• _Task objective_:
Once the pictures are set aside, print the records that follow exactly as written.

• _Material supplied_:
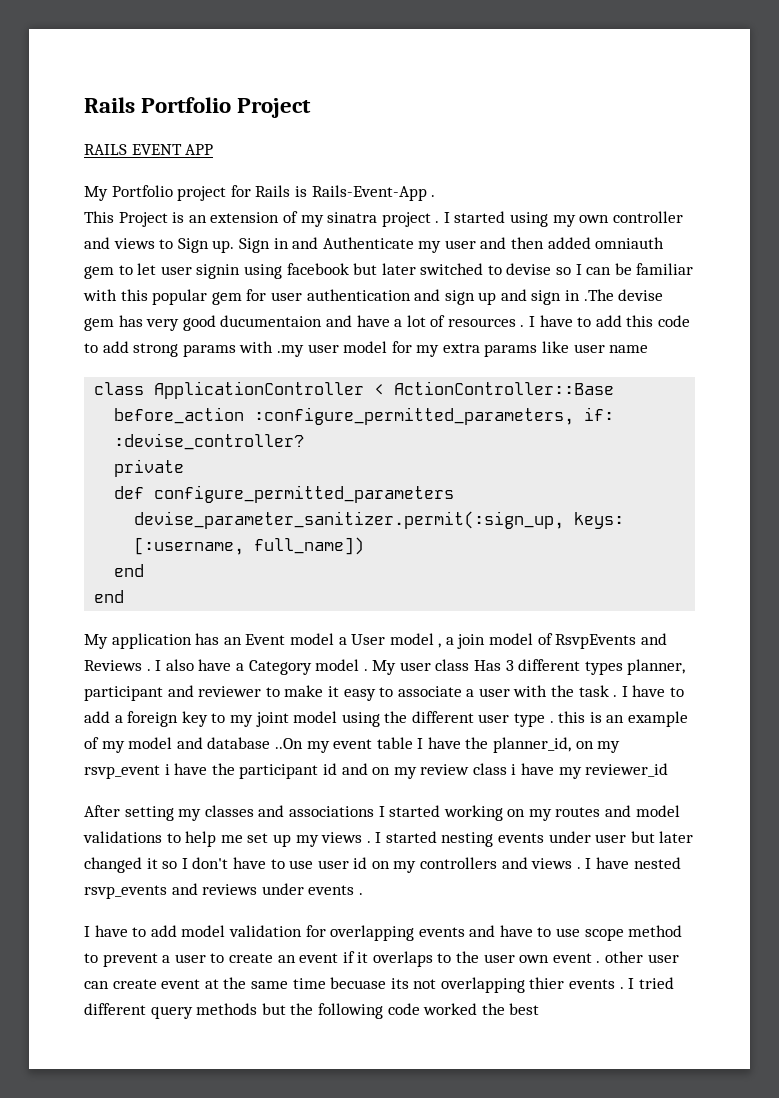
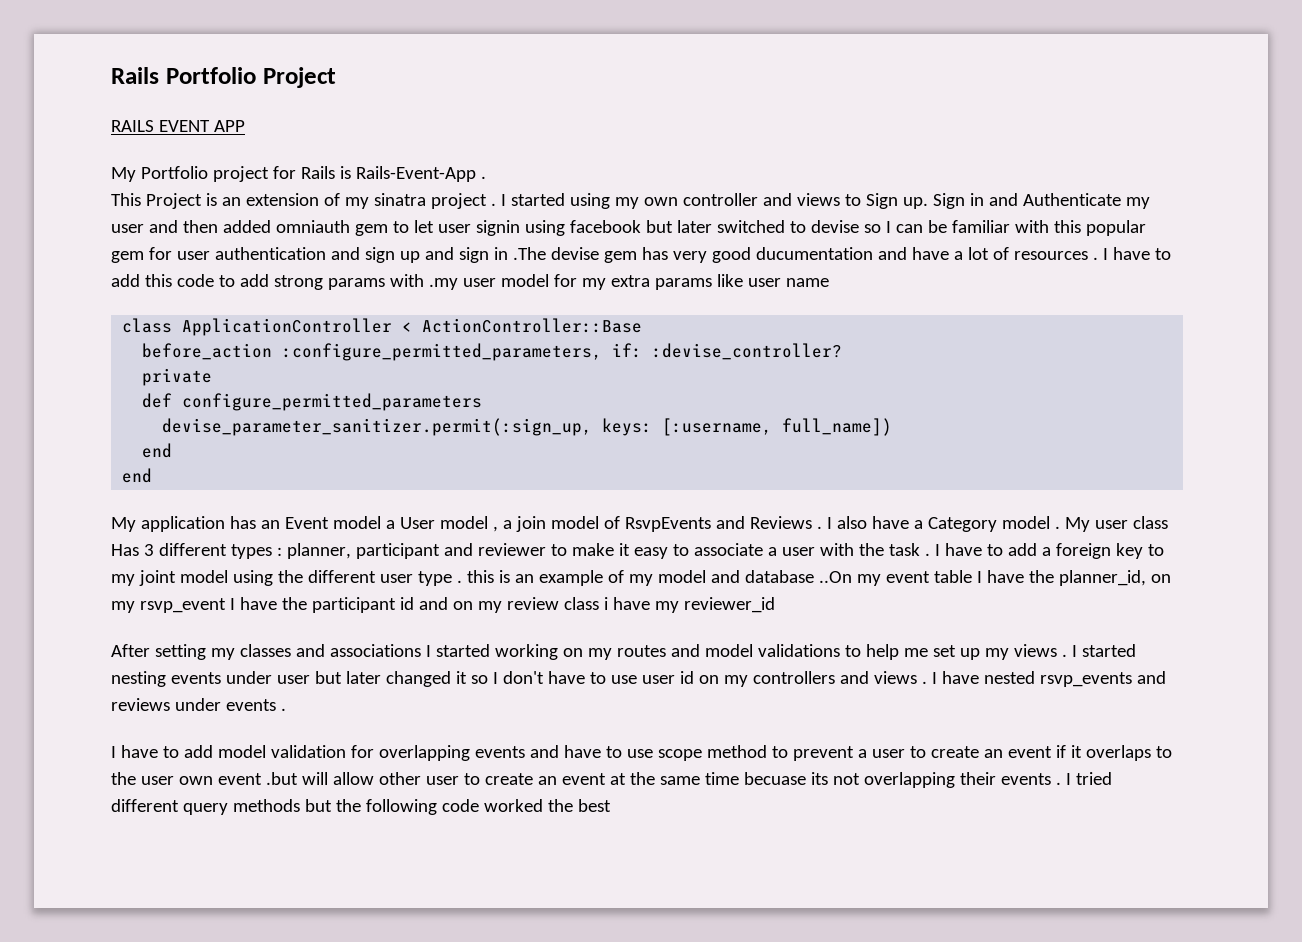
[220,315,323,327] ducumentaion -> [755,247,873,260] ducumentation
(623, 668) none -> [276,547,282,556] :
[164,764,170,775] i -> [229,598,235,610] I
[596,951,679,963] [84,979,157,989] . other user can create -> [265,772,557,785] .but will allow other user to create an
[529,977,565,989] thier -> [959,772,996,785] their

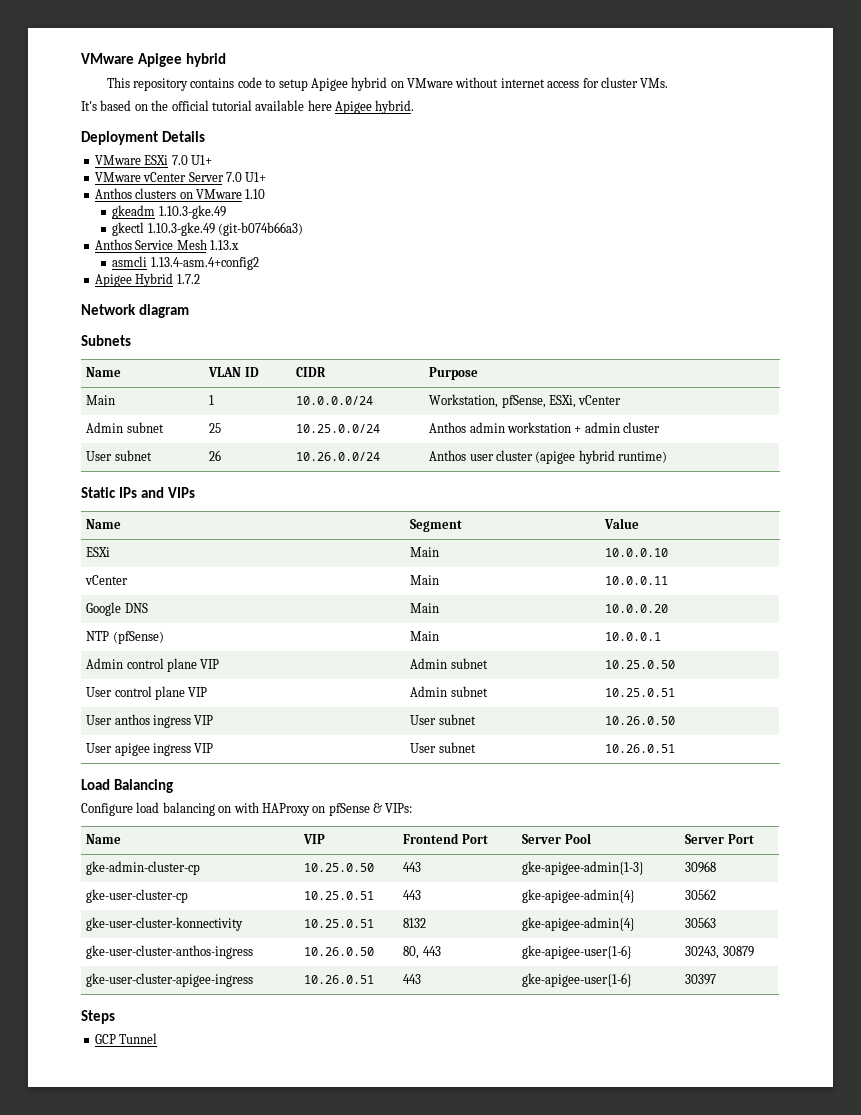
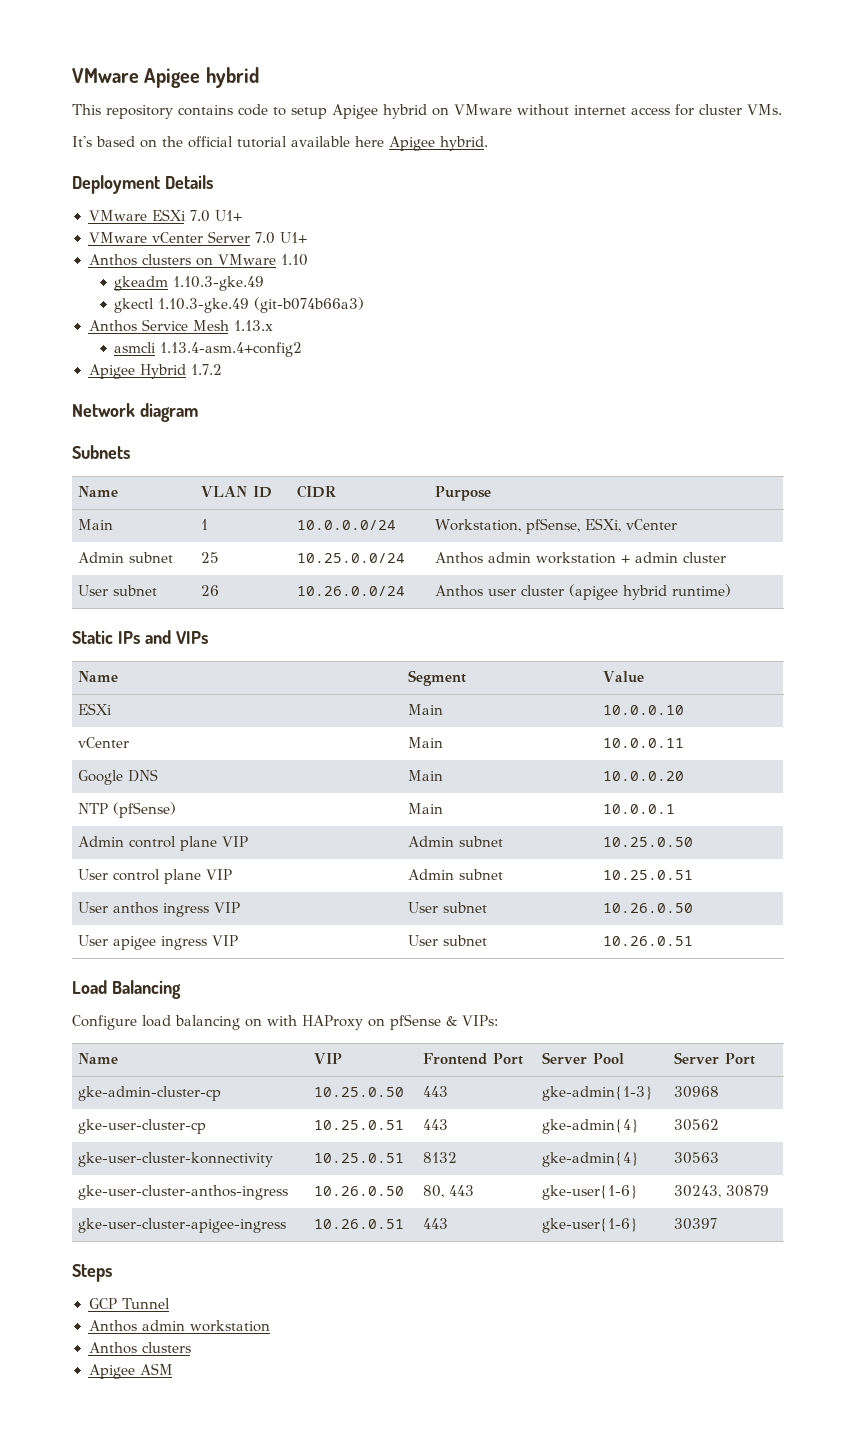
[522,861,645,875] gke-apigee-admin{1-3} -> [542,1086,654,1101] gke-admin{1-3}
[522,889,636,903] gke-apigee-admin{4} -> [542,1119,640,1134] gke-admin{4}
[522,917,636,931] gke-apigee-admin{4} -> [542,1152,640,1167] gke-admin{4}
[522,945,633,959] gke-apigee-user{1-6} -> [542,1185,639,1200] gke-user{1-6}
[522,973,633,987] gke-apigee-user{1-6} -> [542,1218,639,1233] gke-user{1-6}
(158, 1038) none -> [88,1320,270,1332] [88,1342,191,1354] [88,1363,173,1379] // Anthos admin workstation // Anthos clusters // Apigee ASM

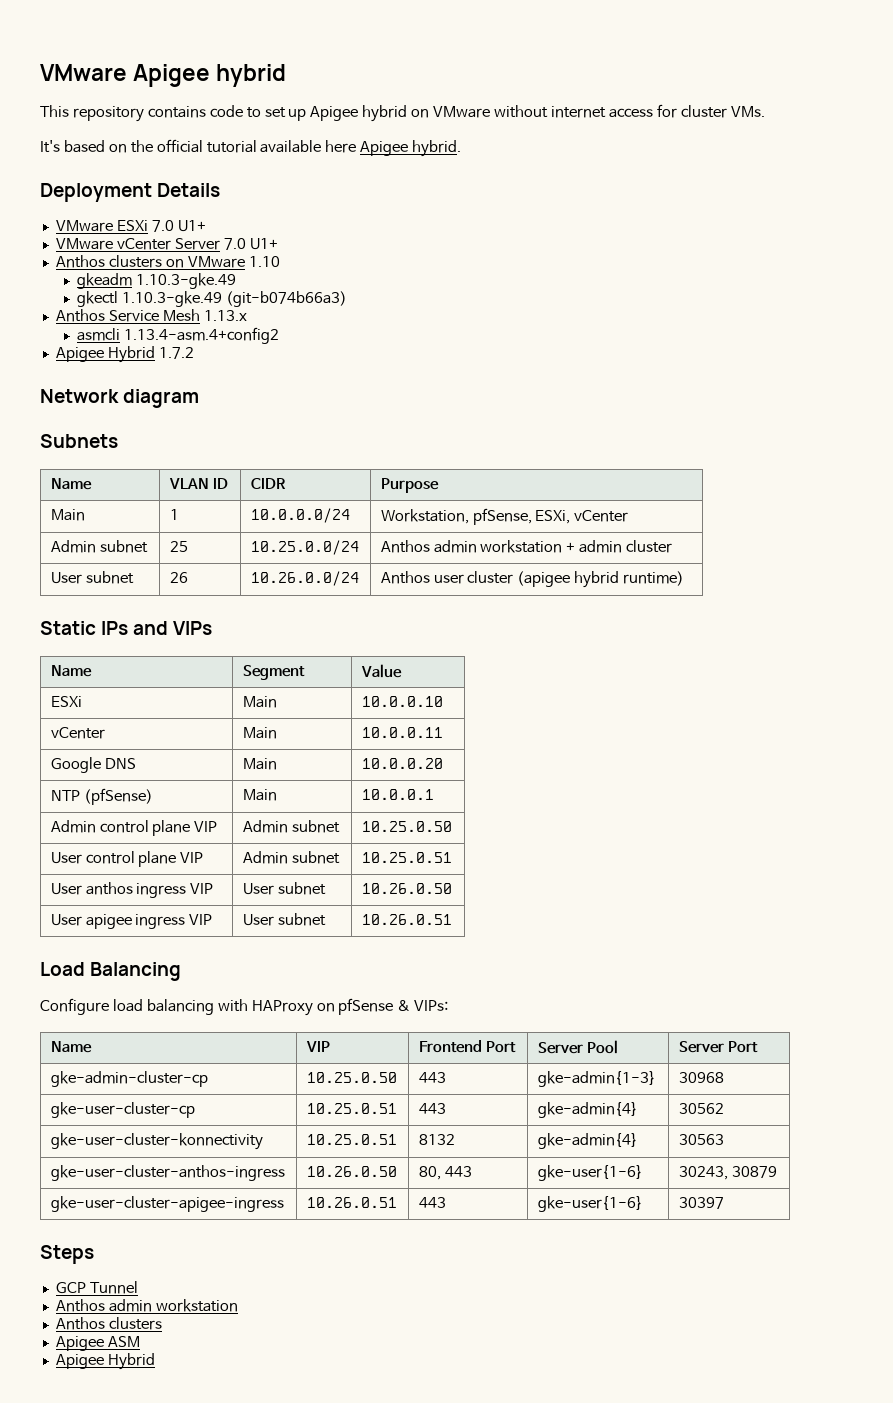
[291,107,327,119] setup -> [264,107,307,121] set up
[245,1018,262,1027] on -> (214, 1007) none
(173, 1369) none -> [55,1353,155,1370] // Apigee Hybrid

• _Result of the task_:
[220,315,323,327] ducumentaion -> [755,247,873,260] ducumentation
(623, 668) none -> [276,547,282,556] :
[164,764,170,775] i -> [229,598,235,610] I
[596,951,679,963] [84,979,157,989] . other user can create -> [265,772,557,785] .but will allow other user to create an
[529,977,565,989] thier -> [959,772,996,785] their

[522,861,645,875] gke-apigee-admin{1-3} -> [542,1086,654,1101] gke-admin{1-3}
[522,889,636,903] gke-apigee-admin{4} -> [542,1119,640,1134] gke-admin{4}
[522,917,636,931] gke-apigee-admin{4} -> [542,1152,640,1167] gke-admin{4}
[522,945,633,959] gke-apigee-user{1-6} -> [542,1185,639,1200] gke-user{1-6}
[522,973,633,987] gke-apigee-user{1-6} -> [542,1218,639,1233] gke-user{1-6}
(158, 1038) none -> [88,1320,270,1332] [88,1342,191,1354] [88,1363,173,1379] // Anthos admin workstation // Anthos clusters // Apigee ASM

[291,107,327,119] setup -> [264,107,307,121] set up
[245,1018,262,1027] on -> (214, 1007) none
(173, 1369) none -> [55,1353,155,1370] // Apigee Hybrid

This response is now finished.